··· SOURCE RECORDS

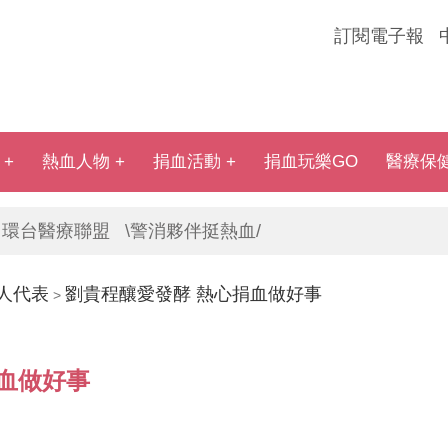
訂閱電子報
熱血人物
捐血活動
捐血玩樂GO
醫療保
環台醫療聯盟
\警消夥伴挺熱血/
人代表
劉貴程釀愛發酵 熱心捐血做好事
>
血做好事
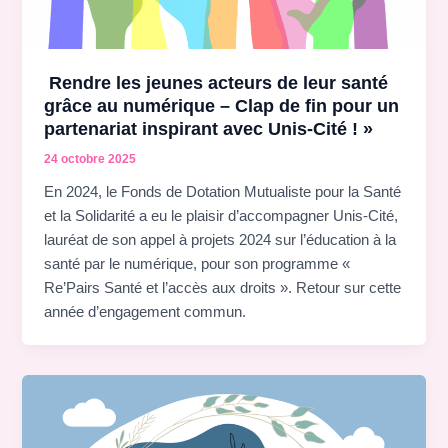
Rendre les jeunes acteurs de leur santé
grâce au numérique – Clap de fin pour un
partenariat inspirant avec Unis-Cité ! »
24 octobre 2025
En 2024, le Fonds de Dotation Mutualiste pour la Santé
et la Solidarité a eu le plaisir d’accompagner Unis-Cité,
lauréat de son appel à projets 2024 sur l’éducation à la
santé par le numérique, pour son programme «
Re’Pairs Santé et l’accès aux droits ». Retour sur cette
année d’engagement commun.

······

The answer should hold every entry exactly as given and no pictures at all.

### EXPECTED ANSWER
訂閱電子報
熱血人物
捐血活動
捐血玩樂GO
醫療保
環台醫療聯盟
\警消夥伴挺熱血/
人代表
劉貴程釀愛發酵 熱心捐血做好事
>
血做好事
Rendre les jeunes acteurs de leur santé
grâce au numérique – Clap de fin pour un
partenariat inspirant avec Unis-Cité ! »
24 octobre 2025
En 2024, le Fonds de Dotation Mutualiste pour la Santé
et la Solidarité a eu le plaisir d’accompagner Unis-Cité,
lauréat de son appel à projets 2024 sur l’éducation à la
santé par le numérique, pour son programme «
Re’Pairs Santé et l’accès aux droits ». Retour sur cette
année d’engagement commun.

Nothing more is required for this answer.